I'm using pyspark to index 8 TB of data into an elasticsearch index. My code looks something like this:
df.write.format("org.elasticsearch.spark.sql").mode(
'append'
).option(
"es.mapping.id", "id"
).options(
**self.es_config
).option(
"es.resource", myidx
).save()
This works fine until I get through around 1/8 of the data, at which point there is one particular task which fails:
2017-09-05 11:59:21,627 WARN rg.apache.spark.scheduler.TaskSetManager - Lost task 113.0 in stage 14.0 (TID 53197, xyz.def.net, executor 33):
org.elasticsearch.hadoop.rest.EsHadoopNoNodesLeftException: Connection error (check network and/or proxy settings)- all nodes failed; tried [[https://a.net:9200, https://b.net:9200, https://c.net:9200]]
No matter how I tweak spark and elasticsearch bulk indexing settings (fewer executors, various batch sizes, more writing retries, longer waits between writing retries), the job always fails at that task and that stage, which leads me to believe that there's a specific piece of data that elasticsearch is rejecting.
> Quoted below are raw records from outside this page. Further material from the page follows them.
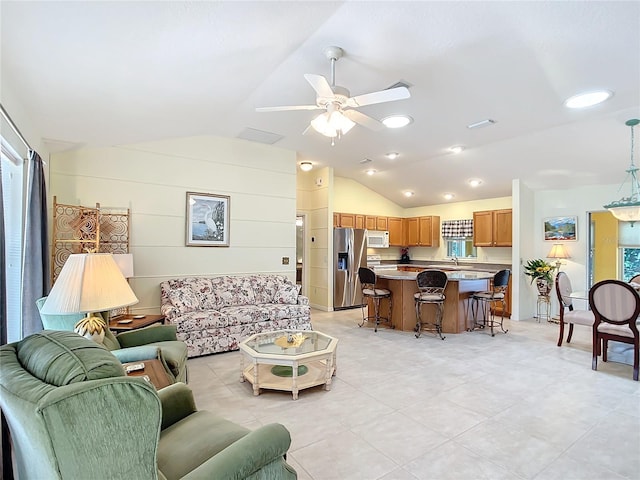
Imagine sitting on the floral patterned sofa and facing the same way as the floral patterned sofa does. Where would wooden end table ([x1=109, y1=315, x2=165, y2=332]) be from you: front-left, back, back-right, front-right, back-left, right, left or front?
right

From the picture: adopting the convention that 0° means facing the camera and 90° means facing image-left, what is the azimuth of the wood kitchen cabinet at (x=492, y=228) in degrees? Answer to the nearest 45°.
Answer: approximately 45°

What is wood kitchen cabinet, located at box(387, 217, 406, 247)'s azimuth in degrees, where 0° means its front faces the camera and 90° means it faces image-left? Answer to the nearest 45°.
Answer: approximately 0°

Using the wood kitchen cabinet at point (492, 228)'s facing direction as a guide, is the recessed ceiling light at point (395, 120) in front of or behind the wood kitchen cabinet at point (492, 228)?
in front

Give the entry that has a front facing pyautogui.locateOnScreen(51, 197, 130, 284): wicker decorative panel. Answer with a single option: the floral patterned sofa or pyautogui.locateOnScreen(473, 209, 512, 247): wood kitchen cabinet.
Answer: the wood kitchen cabinet

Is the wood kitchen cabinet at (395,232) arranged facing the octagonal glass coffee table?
yes

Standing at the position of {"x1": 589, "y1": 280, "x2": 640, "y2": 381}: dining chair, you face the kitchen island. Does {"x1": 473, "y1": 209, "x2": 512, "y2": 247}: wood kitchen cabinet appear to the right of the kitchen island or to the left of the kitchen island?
right

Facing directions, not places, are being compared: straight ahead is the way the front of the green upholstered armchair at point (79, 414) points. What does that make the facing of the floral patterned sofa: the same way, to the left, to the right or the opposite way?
to the right

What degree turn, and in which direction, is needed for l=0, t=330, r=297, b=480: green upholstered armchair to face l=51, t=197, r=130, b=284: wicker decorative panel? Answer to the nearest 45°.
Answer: approximately 45° to its left

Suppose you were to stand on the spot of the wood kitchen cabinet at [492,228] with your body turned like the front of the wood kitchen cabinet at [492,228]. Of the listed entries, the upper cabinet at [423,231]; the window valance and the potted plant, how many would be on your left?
1

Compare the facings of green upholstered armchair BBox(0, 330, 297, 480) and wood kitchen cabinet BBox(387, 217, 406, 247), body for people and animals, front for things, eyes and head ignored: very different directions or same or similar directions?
very different directions

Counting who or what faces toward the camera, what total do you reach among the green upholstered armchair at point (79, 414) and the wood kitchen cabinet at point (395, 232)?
1

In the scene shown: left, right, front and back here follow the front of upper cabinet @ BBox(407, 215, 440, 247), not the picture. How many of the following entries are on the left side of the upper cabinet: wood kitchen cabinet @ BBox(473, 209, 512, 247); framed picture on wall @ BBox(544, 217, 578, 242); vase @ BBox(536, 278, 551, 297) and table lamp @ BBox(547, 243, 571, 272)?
4

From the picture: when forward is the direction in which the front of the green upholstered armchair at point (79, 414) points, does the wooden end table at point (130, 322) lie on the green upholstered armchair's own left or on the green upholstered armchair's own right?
on the green upholstered armchair's own left

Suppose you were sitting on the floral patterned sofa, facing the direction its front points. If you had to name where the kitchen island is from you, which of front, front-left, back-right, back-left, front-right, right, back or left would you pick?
front-left
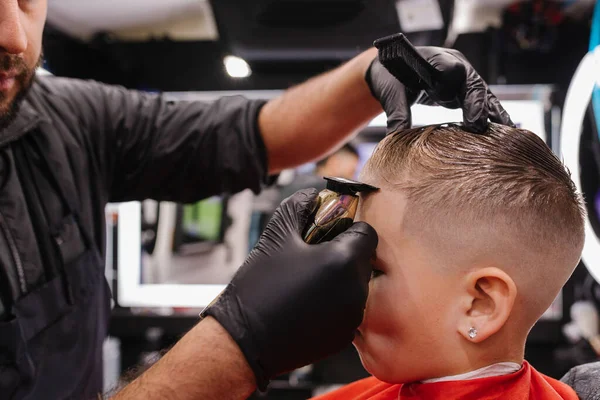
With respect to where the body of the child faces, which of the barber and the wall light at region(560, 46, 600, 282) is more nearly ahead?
the barber

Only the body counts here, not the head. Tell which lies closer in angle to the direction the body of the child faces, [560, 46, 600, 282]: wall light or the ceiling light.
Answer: the ceiling light

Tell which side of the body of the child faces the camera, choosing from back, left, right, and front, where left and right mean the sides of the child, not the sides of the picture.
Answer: left

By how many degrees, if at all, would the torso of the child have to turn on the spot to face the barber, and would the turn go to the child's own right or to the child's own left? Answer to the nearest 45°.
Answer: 0° — they already face them

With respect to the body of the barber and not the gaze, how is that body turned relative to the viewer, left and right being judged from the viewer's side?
facing the viewer and to the right of the viewer

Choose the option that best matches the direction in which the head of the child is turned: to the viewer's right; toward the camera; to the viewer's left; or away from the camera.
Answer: to the viewer's left

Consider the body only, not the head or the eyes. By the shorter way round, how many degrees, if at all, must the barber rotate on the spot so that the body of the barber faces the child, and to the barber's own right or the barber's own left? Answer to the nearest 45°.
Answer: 0° — they already face them

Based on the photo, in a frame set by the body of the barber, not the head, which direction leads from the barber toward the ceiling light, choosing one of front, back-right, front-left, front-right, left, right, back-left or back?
back-left

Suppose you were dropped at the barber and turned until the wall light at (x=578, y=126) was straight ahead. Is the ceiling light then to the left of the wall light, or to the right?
left

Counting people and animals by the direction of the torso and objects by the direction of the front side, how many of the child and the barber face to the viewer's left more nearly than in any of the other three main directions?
1

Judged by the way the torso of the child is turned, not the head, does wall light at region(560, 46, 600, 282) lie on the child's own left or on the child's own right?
on the child's own right

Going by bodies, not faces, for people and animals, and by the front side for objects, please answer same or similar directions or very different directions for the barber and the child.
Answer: very different directions

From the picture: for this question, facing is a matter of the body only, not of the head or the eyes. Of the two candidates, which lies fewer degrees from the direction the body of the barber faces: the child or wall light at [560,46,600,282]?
the child
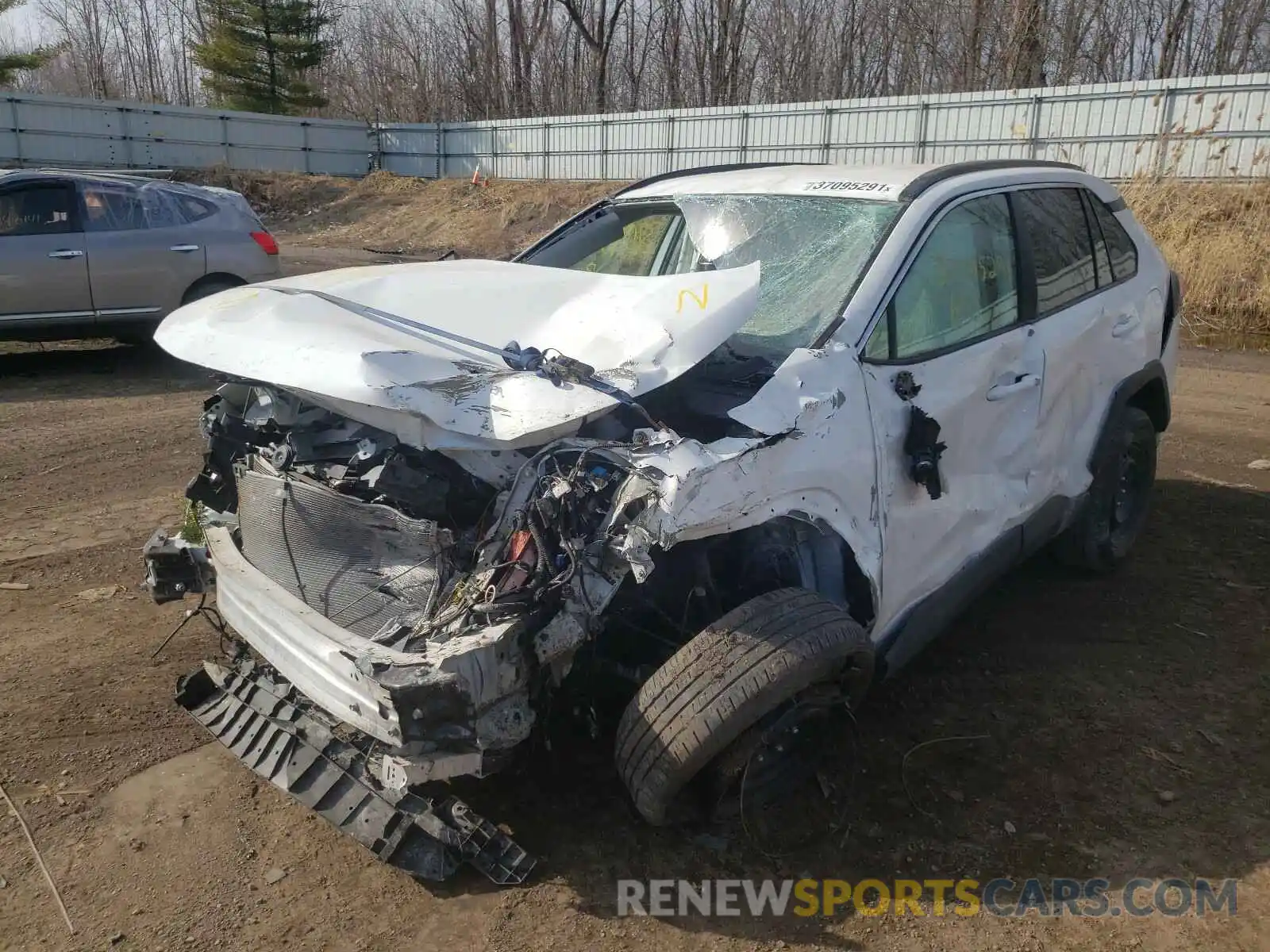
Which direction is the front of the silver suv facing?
to the viewer's left

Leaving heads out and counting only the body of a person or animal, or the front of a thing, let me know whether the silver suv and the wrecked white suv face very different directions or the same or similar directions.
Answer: same or similar directions

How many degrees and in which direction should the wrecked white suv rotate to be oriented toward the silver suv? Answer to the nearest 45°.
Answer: approximately 90° to its right

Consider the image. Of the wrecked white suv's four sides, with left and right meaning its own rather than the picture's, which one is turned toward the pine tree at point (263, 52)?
right

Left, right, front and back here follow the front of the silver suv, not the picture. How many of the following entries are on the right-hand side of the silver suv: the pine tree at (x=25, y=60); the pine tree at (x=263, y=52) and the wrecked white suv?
2

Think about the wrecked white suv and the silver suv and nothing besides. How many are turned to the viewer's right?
0

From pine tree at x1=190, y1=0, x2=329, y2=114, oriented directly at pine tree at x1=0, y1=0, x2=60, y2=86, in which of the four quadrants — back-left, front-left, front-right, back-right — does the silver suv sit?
front-left

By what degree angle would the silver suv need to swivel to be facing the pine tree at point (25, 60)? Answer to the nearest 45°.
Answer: approximately 90° to its right

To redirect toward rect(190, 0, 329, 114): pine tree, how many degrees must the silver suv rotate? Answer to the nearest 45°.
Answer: approximately 90° to its right

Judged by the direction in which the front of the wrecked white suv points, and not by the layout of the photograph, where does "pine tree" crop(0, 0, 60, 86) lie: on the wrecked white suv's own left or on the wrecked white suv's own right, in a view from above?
on the wrecked white suv's own right
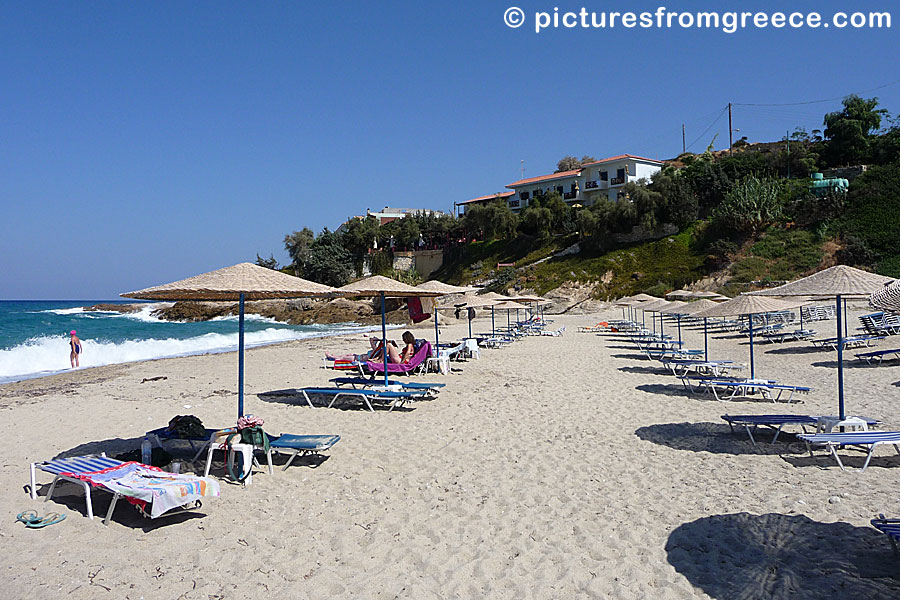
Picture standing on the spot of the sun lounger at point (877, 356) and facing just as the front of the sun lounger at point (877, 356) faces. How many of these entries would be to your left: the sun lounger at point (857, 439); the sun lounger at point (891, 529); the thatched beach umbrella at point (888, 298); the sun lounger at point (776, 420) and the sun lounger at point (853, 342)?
4

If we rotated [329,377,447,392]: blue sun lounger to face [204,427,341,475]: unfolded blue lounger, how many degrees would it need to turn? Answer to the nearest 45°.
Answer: approximately 90° to its left

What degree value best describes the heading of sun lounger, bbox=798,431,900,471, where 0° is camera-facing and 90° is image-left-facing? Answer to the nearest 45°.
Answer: approximately 90°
However, I'm at a loss as to how to find out what part of the data this is, since I have 8 TB of data and am otherwise able to work with the data without a problem purely in spark.
Is there some way for me to capture the data being sent in the task that's causing trouble? Based on what I see here it looks like there's no way to catch the exception, store the bad data, and continue with the job; is there anything else I can do? I am unable to write my data to elastic at all at the moment because of this failure; the entire job gets killed.